There is one other major detail from season 2's ending that I'd be able to relay to Bernard, though. In the finale, Evan Rachel Wood's Dolores—who's gone from perennial damsel in distress to the leader of a robot uprising—escapes from the Westworld theme park and makes it out into our world (albeit a futuristic vision of it), where she's free to roam and exact revenge on humanity for all of the violence and sexual assault she's been subjected to inside the park. It was an exciting story choice, one that promised to expand the sci-fi drama's scope. And that's precisely where season 3 picks up: Dolores is out among the humans, engaging in espionage and shows of brute force.

evan rachel wood dolores westworld season 3
Evan Rachel Wood's Dolores is out in the "real world" in the third season of 'Westworld.' John P. Johnson/HBO

Just going off of the four episodes that were sent to critics, the new season of Westworld doesn't bother much with the titular murder park.
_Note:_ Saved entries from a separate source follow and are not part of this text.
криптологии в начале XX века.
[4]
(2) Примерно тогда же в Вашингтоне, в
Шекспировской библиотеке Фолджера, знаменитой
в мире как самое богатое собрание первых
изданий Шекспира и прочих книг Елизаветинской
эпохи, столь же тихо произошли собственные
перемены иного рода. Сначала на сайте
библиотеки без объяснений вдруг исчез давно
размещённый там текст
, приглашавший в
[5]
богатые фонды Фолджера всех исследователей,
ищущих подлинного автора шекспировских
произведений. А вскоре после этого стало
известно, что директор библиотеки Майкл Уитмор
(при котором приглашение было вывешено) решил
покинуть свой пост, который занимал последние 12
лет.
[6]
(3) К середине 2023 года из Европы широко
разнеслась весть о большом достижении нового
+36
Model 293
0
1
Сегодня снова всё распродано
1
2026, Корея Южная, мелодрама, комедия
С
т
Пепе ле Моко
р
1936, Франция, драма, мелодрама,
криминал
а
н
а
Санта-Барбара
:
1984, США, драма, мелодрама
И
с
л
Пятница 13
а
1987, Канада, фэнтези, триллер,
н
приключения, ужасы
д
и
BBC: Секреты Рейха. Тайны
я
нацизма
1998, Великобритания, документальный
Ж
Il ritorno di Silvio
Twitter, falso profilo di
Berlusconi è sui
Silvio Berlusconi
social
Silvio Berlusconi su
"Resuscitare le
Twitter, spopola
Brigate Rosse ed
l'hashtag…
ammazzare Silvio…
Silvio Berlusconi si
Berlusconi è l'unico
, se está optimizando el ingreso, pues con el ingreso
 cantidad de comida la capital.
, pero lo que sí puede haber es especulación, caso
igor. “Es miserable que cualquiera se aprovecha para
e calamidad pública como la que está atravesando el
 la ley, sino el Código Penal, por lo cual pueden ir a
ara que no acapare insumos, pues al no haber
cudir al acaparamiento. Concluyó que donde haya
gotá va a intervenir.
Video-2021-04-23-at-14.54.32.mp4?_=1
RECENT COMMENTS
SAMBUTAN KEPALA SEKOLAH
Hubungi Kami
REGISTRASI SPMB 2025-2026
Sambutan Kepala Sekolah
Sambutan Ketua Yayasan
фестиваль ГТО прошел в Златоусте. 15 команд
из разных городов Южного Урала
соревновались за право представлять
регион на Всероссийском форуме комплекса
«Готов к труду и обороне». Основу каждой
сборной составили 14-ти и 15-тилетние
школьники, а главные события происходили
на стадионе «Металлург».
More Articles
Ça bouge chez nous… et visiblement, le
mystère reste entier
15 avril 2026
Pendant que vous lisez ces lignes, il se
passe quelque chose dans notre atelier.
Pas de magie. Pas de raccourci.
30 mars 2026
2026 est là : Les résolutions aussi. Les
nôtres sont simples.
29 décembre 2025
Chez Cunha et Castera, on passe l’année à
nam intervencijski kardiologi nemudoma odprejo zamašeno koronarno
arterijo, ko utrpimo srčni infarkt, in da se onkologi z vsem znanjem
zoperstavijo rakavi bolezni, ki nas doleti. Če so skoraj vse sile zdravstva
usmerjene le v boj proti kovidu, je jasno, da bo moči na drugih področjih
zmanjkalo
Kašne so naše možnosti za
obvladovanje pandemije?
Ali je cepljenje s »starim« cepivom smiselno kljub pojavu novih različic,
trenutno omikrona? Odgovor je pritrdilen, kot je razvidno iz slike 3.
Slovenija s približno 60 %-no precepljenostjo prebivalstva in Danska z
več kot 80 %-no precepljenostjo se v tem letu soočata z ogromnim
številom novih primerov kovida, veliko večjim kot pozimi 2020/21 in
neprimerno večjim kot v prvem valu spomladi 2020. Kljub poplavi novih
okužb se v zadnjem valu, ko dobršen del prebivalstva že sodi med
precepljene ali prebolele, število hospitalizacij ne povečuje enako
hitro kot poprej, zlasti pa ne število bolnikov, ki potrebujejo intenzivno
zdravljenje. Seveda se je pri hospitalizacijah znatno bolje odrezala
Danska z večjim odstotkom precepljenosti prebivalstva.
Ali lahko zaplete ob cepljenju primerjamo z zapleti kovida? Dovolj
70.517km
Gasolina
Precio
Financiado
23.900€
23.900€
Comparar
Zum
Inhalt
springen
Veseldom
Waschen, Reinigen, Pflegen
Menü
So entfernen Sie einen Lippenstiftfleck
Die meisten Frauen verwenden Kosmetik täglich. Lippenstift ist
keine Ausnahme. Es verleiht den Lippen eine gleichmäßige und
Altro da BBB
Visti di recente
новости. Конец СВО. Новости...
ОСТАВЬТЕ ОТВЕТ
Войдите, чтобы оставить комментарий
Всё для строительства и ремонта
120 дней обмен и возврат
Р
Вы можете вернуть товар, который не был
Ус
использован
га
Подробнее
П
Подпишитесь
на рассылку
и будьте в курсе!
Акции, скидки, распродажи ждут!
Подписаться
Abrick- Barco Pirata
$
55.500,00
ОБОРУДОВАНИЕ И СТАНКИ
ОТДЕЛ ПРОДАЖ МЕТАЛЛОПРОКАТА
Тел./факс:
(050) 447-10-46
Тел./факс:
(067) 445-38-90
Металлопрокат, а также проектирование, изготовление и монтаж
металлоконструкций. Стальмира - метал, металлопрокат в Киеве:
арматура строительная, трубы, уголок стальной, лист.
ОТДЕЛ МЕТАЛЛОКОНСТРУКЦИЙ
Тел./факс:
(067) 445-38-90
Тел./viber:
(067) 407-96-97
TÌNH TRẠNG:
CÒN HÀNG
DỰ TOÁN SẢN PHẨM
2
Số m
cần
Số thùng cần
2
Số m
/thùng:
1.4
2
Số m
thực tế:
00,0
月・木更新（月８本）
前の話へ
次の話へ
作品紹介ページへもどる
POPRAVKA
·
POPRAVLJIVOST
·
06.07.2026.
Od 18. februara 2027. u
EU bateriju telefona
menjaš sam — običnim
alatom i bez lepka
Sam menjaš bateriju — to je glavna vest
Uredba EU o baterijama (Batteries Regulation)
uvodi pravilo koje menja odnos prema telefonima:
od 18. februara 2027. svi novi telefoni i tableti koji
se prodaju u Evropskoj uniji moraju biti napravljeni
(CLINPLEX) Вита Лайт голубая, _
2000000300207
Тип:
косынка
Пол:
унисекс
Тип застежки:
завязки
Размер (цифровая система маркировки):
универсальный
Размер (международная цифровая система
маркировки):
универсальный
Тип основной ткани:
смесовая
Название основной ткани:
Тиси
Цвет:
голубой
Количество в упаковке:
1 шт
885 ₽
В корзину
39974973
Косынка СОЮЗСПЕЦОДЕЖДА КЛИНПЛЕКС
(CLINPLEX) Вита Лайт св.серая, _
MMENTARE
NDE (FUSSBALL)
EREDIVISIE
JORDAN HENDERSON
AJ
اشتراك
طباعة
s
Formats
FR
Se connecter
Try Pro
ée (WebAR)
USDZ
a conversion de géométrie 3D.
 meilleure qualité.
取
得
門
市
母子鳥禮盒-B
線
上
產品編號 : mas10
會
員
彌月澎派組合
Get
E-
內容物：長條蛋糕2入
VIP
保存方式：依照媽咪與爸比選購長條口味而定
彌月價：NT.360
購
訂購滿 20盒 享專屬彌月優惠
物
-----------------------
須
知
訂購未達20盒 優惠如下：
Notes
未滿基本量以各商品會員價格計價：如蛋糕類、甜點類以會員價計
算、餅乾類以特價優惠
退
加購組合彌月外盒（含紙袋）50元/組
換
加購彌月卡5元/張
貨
The saloons and sun-baked canyons of the first two seasons have been left behind; instead, co-creators Jonathan Nolan and Lisa Joy explore the streets and skyscrapers of a decades-away Los Angeles. Blade Runner is an obvious reference point, considering the sleek cars and awestruck shots of the skyline, but Westworld's L.A. isn't decaying—at least, not on the outside. When the camera glides through the cityscape, it catches some buildings with lush roof gardens and vines running up and down the facades. It's a striking sight, and the sort of world-building that tickles the viewer's curiosity.

Little flourishes like that make Westworld finally feel more open, like there really is an entire world (or "system," as Dolores might say) beyond what we've known so far. The first few episodes are filled with similar sorts of details that are more fleshed out: a criminal-focused social media app that alerts users to scores that need taking, a sex-worker auction with an Eyes Wide Shut-esque dress code (black-tie and masks for bidders, not much of anything for the people modeling on platforms) and a trusty utility droid that helps Aaron Paul's character on the construction site where he works.

Oh, right: Aaron Paul co-stars in the new season! Explaining anything about who his character is or how he fits into the story would rob the premiere of some of its power, so I'll just say that he's a welcome presence, even if the cast still feels too sprawling for its own good. Ditto for Vincent Cassel, who also joins the roster. Wood's Dolores is more or less at the center of the plot, and basically inherits the "Jane Wick" handle from Charlize Theron's Atomic Blonde hero—she makes quick work of her enemies, and swats away a guy trying to pick her up with the same kind of efficiency. Tessa Thompson's Charlotte Hale is out of sorts and Harris' Man in Black doesn't know what's going on, but, hey, Luke Hemsworth gets some new notes to play, since he's paired off with Wright's Bernard for a buddy-comedy subplot. Bernard, sadly, remains a drag.

As unwieldy as all that sounds (and feels), Nolan and Joy do a better job of drawing the battle lines this season. It's clearer who characters are aligned with and what they're after in the big picture—that's a vast improvement. But this show can't get out of its own way completely. As the episodes progress, some characters reveal that they're not who they appear to be, the college-freshmen philosophizing returns and, whadda ya know, there's a new secret "project" that everyone starts alluding to. You can practically smell the chum being thrown out for the Reddit sleuths.

Odds are, Westworld won't ever achieve the sort of profundity that its writers think they're peddling. And that can be frustrating when you're forced to watch a bunch of characters try to "Wake up, sheeple" each other over and over. But if you take it in purely as a spectacle and don't think too much about what you're watching, you won't short circuit.